Low stress recreational shooting such as casual target shooting or prairie dog shooting is not that dependent on reticle. Either SFP or FFP will usually work equally well in these situations. In this type of shooting you have ample time to use a range finder, and dial your turrets as much or as little as you want. Fact is, in this type of shooting there is no pressure to beat a clock and no pressure to hit your target. If you miss, you just find another prairie dog. The primary goal of most in these instances is to have fun! Personally, I try to learn something every time I squeeze the trigger... so when I'm doing these casual shooting activities I am usually using a rifle setup for something else all together. That doesn't stop me from using every rifle I happen to have along when shooting sod puppies!
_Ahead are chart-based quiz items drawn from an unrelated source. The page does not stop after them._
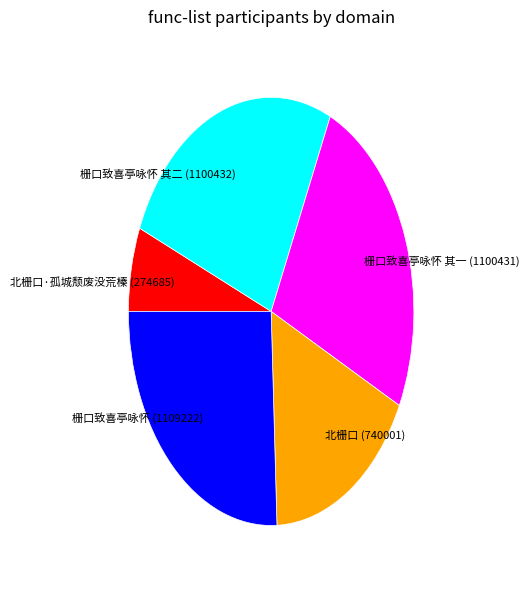

What is the smallest slice in the pie chart?

北栅口·孤城颓废没荒榛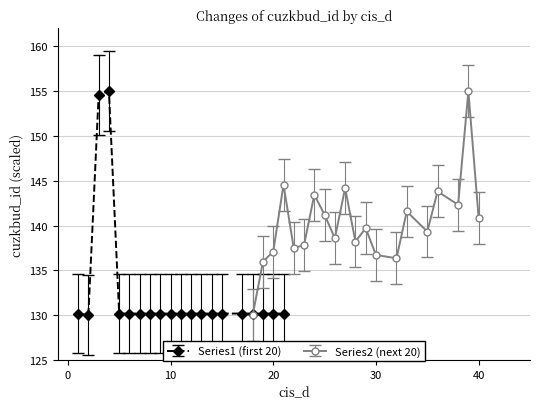

Between 2 and 12, which is larger?

12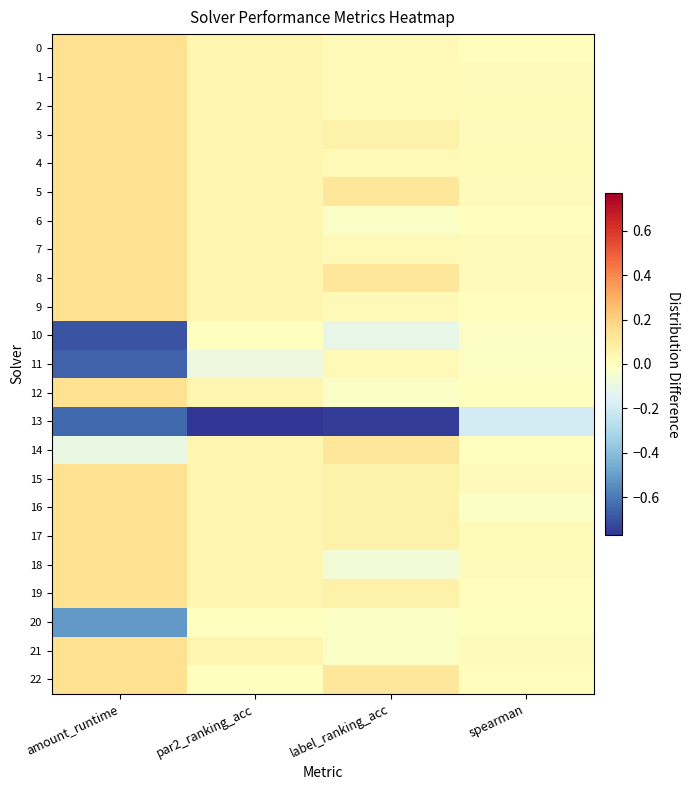

What is the difference between the highest and lowest values at par2_ranking_acc?

0.8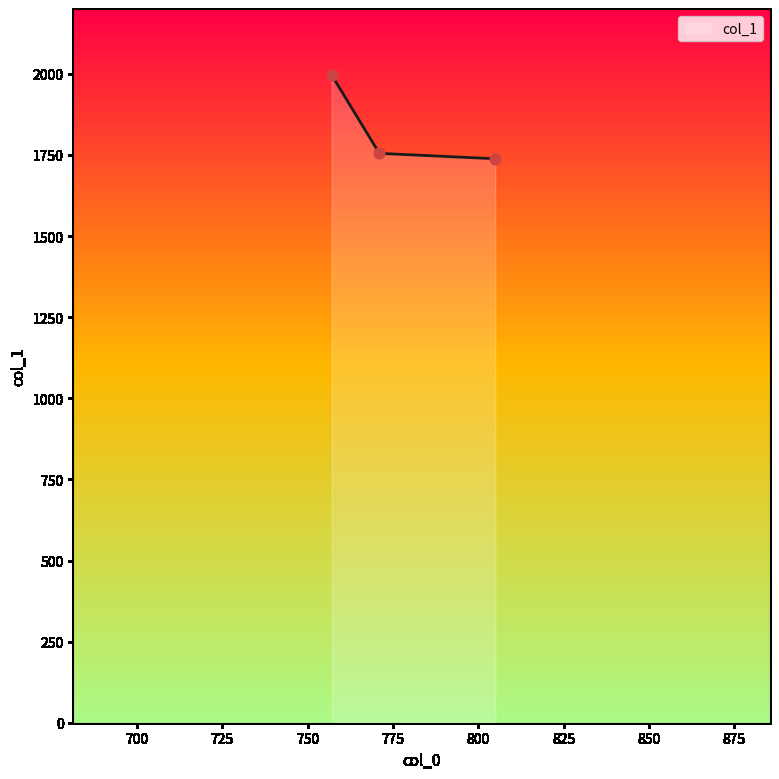

What is the average value?

1830.1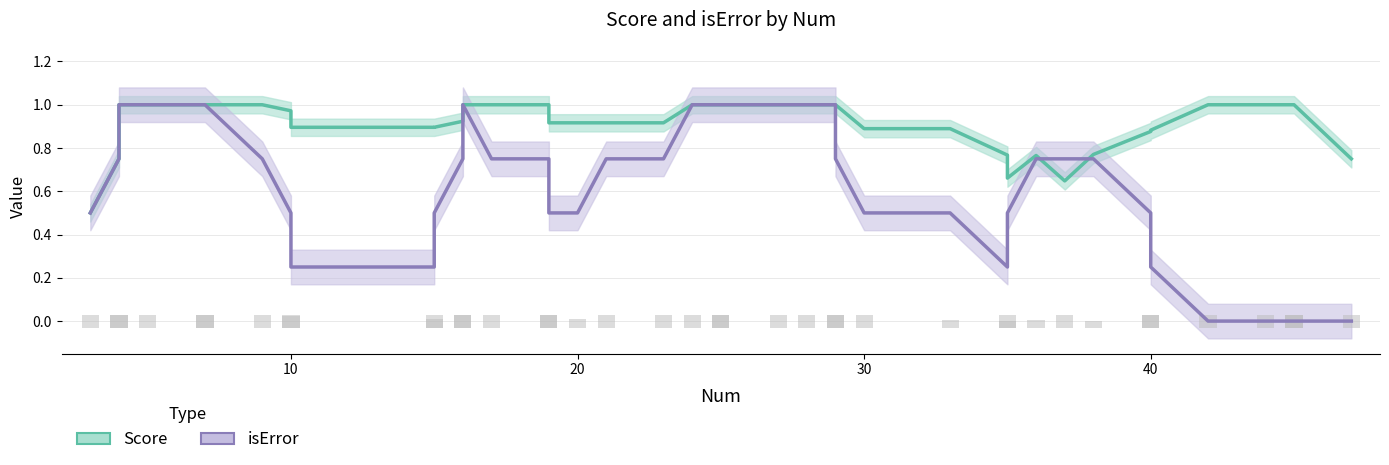

Which series changed the most between 10 and 33?

Score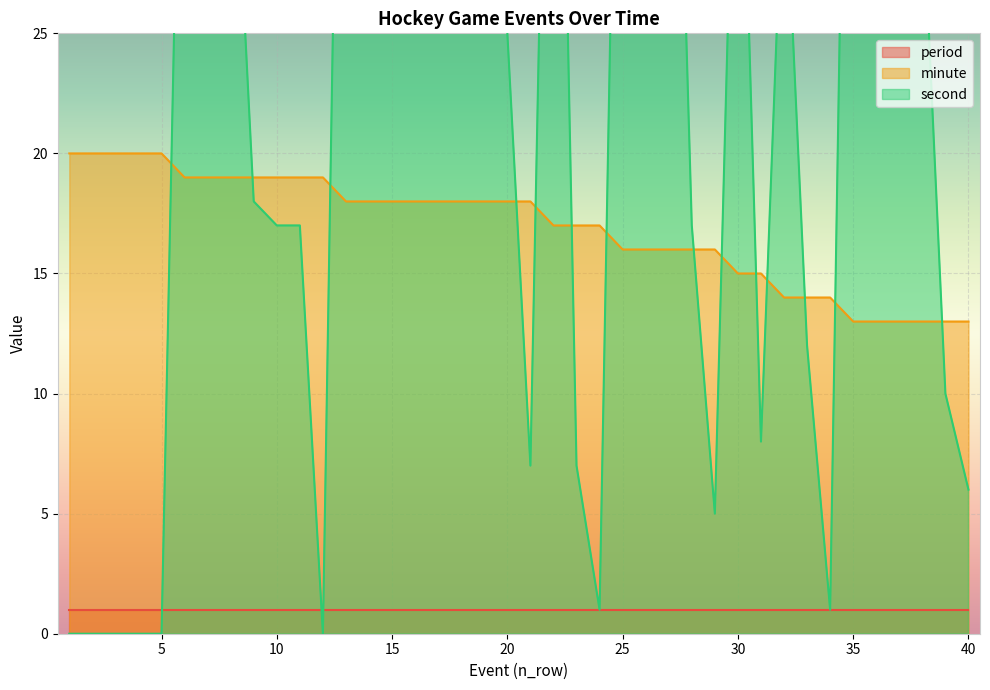

Between 10 and 35, which series saw the biggest shift?

second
The number one situation where FFP reticles show their strengths is in tactical shooting, and what I mean by that is situations where you have limited time and one shot, or if you are lucky you might get a follow-up shot. For most of us this means running through a precision rifle competition. At these events you are presented with targets of various size at known or unknown distances in virtually every position imaginable. Shots can be from 11yds to well over 1000yds and you may only have a matter of seconds to find and engage targets. In these circumstances are where optics with FFP reticles really shine. You may not have time to run the turrets at a stage, so you will rely heavily on the reticle to apply your correct hold. You will often be shooting multiple directions, so your wind hold will move from left to right and dialing the windage turret will take too much time. I could go on for another full page about all the situations I can think of at a match where a FFP reticle would be superior to SFP, but I think you get the point.
I have not yet encountered a situation where a FFP reticle was not able to get the job done. I get my fair share of paper punching in as well and again I have not encountered an instance where I wished I had a SFP reticle. A FFP reticle is kind of like a concealed carry weapon. I'd rather have it and not need it, than need it and not have it! The most important thing for you is to understand what you are using. Not everyone can afford the latest and greatest FFP rifle scope. Do not let that discourage you from shooting. There are new models being offered in FFP configuration by most major optics manufacturers at ever decreasing price points.
Don't be a gear queer! Your optics are not the determining factor in whether you are a proficient shooter or not. So long as your scope is in good working order, you can be effective with it. Sure, having a $3,000 U.S. Optics 5-25x56 mil/mil/ffp definitely won't hurt you, but military snipers have been using mil/moa/sfp optics for a long time and have been very proficient with them. Equipment is important, but the only way you are going to find out what works for you is to use it. Only then will you have the knowledge required to determine if you need a different optic.